At Well+Good, we’re always looking for genius hacks to make healthy living a cinch. From the kitchen to your beauty bag, we’re bringing you easy fixes to the most common quandaries every week so that you have a few extra minutes to enjoy your smoothie or savasana.
Burrito bowls, risotto, sushi… These foods are delicious, yes, but they also have a (healthy) secret—they can all be made with a sneaky serving of vegetables, thanks to cauliflower rice. If you’ve never heard of the genius vegetable hack, you’re in for a treat.
“Cauliflower ‘rice’ is simply raw cauliflower that’s broken into tiny rice-sized pieces,” explains cauli-rice expert and food blogger Jeanine Donofrio of Love & Lemons. “It’s a great substitute for white rice in many dishes, [and] is a wonderfully healthy alternative.”
Just how wonderful? The cruciferous veg is anti-inflammatory, supports brain and digestive health via vitamins (including C, K, and B6), antioxidants, and offers up plenty of protein (11 grams per head!).
And while a vegetable swap is always a plus, the versatility of cauliflower rice is what makes it a real winner. Some of Donofrio’s go-to’s are burrito bowls and stuffed peppers, for starters. Another favorite? Turning cauliflower rice into a veggie-tastic pizza crust. If you’re short on time, just mix your cauli-rice with some chopped tomatoes, cucumbers, parsley, and a squeeze of lemon and you’ve got a no-cook, gluten-free tabbouleh.
Drooling yet? Donofrio reveals her surefire (and super-easy!) method for making life-changing cauliflower rice.
Love & Lemons’ three-step cauliflower rice recipe
1. Wash the cauliflower head thoroughly, and then make sure it’s fully dry before continuing to the next step.
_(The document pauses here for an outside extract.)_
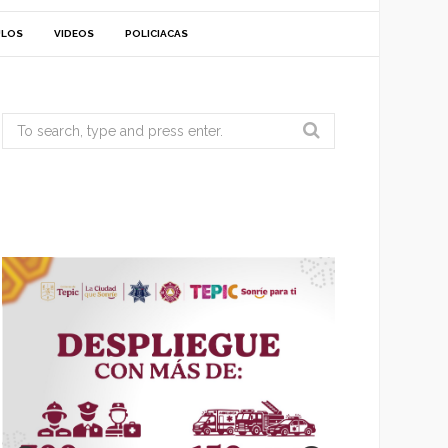
ULOS
VIDEOS
POLICIACAS
Search
for:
2. After you remove stems and greens, cut off cauliflower florets. They don’t need to be chopped—just small enough that they can fit in a food processor.
3. Place florets in your food processor and pulse until it has the texture of rice. Work in batches if necessary, and don’t over-process or it will get mushy. (And no, that’s not a good thing.)
If you’re using cauliflower rice to make a crust or bread replacement, it’s ready to go—use it per recipe instructions. If you’re using it as a rice replacement, sauté your riced cauliflower in a large skillet with a bit of olive oil just until warmed, about 5 minutes. Donofrio likes to season hers with a little bit of salt, pepper and a squeeze of lime. (It helps remove any bitterness.)